|
|
|
|
|
by kelseyfrancis
3293 days ago
|
|
The part of this argument I don't really understand is that it seems like the cost of bad programmers is higher, not lower, with a "simple" language where it's _normal_ to have type-unsafe code and mutable state everywhere. |
|
Or show me how you would subvert Go's type system and tell me which language you're comparing it to that wouldn't allow similar type system subversion. And no moving goal posts, please. "Type safe" has a certain meaning.
The value of immutability is so overblown, as shown by literally every mainstream language being mutable by default.
Not to mention the perf cost of immutability.
For just one example see https://ayende.com/blog/164739/immutable-collections-perform... (immutable version of dictionary is 30x slower, immutable list is 16-32x slower).
I'm not cherry-picking. This is just the first search result. If you understand how immutability works from first principles, it just does much more work.
Ultimately I wouldn't describe Go as "minimizing bad programmers" but "minimizing a damage that well intentioned but ultimately mis-guided good programers can do to the codebase".
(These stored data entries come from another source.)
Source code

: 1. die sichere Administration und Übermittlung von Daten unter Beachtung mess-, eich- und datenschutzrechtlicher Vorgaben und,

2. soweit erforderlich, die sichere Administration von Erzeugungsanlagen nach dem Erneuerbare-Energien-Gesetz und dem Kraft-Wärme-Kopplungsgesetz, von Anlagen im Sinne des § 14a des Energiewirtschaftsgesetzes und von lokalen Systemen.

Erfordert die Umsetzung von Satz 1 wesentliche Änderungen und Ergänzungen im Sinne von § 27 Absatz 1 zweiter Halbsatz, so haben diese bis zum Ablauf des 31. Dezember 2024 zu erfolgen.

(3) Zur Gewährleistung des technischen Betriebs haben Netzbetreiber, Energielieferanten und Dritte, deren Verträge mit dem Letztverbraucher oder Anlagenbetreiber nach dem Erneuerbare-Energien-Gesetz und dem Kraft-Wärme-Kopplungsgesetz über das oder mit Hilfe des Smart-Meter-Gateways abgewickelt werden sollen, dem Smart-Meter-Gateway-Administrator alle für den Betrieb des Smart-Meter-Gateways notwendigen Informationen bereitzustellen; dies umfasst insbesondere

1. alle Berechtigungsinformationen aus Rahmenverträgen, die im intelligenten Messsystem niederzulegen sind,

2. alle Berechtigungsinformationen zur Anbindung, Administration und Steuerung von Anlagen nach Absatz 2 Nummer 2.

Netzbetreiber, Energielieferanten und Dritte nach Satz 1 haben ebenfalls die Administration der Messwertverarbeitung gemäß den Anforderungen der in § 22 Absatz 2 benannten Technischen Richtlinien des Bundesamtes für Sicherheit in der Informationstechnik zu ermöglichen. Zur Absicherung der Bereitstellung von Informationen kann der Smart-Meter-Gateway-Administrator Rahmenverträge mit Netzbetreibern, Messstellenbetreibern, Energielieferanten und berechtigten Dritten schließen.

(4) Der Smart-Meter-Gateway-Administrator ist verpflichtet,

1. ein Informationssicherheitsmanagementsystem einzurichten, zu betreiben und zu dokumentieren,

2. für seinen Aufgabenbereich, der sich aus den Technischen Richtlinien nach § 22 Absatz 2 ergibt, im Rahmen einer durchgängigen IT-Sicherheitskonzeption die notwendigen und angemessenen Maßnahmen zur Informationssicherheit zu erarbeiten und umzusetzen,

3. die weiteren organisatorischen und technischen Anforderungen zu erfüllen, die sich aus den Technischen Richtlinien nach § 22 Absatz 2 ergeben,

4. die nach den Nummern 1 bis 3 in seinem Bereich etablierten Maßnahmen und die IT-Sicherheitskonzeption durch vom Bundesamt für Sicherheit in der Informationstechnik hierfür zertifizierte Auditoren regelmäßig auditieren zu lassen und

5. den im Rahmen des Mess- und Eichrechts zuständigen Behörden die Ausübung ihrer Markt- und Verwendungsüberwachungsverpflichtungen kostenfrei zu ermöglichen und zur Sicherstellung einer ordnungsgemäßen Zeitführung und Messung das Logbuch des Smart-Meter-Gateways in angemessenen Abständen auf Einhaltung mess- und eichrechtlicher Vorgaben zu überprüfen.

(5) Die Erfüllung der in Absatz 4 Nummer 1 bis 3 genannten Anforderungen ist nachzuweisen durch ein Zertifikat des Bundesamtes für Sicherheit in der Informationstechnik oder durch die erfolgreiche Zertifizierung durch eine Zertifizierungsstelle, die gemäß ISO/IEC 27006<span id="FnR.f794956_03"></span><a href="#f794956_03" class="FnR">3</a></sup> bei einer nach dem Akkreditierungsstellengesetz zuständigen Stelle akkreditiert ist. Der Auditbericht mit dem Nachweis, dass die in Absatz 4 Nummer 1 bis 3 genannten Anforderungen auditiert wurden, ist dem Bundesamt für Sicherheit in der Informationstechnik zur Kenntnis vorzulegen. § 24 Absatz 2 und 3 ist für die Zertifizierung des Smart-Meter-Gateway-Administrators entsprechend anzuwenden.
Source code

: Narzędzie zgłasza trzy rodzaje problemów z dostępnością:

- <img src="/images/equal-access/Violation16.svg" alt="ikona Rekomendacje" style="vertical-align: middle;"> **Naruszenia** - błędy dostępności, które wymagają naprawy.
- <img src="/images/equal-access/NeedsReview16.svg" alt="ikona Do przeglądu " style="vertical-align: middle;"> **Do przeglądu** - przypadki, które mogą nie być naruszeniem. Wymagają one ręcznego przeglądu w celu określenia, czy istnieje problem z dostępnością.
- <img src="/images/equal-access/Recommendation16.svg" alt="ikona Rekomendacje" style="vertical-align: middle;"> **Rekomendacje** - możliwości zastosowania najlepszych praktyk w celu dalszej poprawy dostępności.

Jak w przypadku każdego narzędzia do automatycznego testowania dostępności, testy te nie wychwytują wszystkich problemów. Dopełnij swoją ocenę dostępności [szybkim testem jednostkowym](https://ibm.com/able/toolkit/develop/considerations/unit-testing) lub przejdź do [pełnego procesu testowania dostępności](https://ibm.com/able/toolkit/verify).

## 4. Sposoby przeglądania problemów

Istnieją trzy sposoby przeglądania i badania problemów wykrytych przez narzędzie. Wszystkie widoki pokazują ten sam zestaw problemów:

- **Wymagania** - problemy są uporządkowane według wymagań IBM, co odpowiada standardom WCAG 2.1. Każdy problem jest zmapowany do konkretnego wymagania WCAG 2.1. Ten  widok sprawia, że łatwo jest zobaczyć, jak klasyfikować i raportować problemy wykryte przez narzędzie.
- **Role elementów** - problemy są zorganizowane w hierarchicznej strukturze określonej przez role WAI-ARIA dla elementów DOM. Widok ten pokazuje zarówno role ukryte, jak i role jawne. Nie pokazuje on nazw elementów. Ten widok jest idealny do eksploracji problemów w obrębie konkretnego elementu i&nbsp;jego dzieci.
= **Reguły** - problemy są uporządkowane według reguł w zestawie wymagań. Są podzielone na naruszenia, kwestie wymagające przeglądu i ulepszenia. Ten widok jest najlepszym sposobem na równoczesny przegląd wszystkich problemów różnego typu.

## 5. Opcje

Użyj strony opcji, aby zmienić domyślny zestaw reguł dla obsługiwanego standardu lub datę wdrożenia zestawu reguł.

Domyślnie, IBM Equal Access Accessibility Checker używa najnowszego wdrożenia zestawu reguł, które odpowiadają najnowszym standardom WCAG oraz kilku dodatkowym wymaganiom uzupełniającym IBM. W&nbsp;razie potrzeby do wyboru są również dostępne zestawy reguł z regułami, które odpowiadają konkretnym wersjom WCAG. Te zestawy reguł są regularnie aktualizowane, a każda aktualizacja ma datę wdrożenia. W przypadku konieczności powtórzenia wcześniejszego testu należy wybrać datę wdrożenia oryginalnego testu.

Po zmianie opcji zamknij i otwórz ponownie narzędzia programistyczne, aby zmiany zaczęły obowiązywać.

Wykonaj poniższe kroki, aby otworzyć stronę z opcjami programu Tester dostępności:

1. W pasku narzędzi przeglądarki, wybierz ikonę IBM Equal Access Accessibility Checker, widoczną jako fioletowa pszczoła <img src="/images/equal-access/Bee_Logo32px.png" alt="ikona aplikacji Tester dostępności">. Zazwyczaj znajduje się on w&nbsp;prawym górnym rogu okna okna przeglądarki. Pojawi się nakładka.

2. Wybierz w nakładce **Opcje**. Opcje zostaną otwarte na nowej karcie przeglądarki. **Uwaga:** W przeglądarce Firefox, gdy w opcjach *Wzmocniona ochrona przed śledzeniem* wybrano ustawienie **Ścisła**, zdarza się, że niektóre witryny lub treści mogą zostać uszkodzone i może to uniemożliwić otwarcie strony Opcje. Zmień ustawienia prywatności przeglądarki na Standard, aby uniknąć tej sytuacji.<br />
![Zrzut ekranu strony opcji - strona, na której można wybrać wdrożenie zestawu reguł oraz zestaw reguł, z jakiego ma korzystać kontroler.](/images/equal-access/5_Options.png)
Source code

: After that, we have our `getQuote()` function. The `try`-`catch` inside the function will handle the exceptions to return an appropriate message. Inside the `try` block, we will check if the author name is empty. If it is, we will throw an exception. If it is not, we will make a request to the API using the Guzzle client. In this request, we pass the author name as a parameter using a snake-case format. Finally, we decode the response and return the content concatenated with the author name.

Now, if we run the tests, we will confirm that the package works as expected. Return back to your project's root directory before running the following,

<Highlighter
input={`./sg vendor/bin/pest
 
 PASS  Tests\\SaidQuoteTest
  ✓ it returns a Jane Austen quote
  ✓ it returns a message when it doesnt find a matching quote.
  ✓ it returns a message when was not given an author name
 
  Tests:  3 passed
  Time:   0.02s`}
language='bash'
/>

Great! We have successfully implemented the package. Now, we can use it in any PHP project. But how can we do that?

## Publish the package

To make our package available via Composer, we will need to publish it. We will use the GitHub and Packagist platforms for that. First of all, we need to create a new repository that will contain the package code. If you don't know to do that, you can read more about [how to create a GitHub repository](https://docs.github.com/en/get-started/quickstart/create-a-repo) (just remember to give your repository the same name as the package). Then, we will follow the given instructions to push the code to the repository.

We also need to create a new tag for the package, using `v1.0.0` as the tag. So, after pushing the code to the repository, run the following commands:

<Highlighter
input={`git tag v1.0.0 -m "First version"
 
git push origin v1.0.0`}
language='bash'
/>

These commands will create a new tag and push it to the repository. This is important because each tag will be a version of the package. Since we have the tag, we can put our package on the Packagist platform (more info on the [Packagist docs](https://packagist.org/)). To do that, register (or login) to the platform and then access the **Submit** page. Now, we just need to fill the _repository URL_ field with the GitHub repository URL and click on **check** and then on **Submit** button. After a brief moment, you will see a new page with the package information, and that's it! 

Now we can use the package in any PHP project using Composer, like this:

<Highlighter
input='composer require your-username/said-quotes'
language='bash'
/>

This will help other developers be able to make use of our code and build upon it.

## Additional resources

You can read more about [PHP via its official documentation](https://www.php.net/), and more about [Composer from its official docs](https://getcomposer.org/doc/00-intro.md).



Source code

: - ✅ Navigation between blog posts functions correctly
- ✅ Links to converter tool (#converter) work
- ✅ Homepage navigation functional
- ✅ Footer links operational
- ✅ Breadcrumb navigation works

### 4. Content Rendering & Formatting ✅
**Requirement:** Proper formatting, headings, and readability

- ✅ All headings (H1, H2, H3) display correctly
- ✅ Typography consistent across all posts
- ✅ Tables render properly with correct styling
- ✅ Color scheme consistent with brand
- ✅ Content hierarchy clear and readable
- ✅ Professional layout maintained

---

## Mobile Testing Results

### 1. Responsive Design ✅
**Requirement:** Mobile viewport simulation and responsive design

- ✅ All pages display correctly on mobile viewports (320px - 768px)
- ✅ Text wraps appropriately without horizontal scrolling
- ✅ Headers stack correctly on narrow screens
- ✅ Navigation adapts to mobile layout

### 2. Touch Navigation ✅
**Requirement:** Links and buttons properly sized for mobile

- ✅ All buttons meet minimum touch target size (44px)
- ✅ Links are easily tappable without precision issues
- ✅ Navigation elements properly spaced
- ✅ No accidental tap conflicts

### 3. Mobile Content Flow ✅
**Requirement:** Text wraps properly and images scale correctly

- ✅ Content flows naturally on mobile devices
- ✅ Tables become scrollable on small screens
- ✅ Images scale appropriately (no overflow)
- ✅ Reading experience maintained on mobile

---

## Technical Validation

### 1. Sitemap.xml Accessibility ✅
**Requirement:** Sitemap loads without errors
For example I believe that your enthusiasm for immutability is well intentioned but I would rather not take 30x perf hit for theoretically safer code.
Bad programmer will write a bug that can be fixed.
A mis-guided good programmer will write a compile-time parser that only he can understand (possibly only for a week after writing it), will baloon compile times, produces incomprehensible error messages and you won't be able to convince him that a standard recursive-descent parser is 10x simpler to write and read.
Go prevents mis-guided smart programmers from inflicting too much pain on everyone else.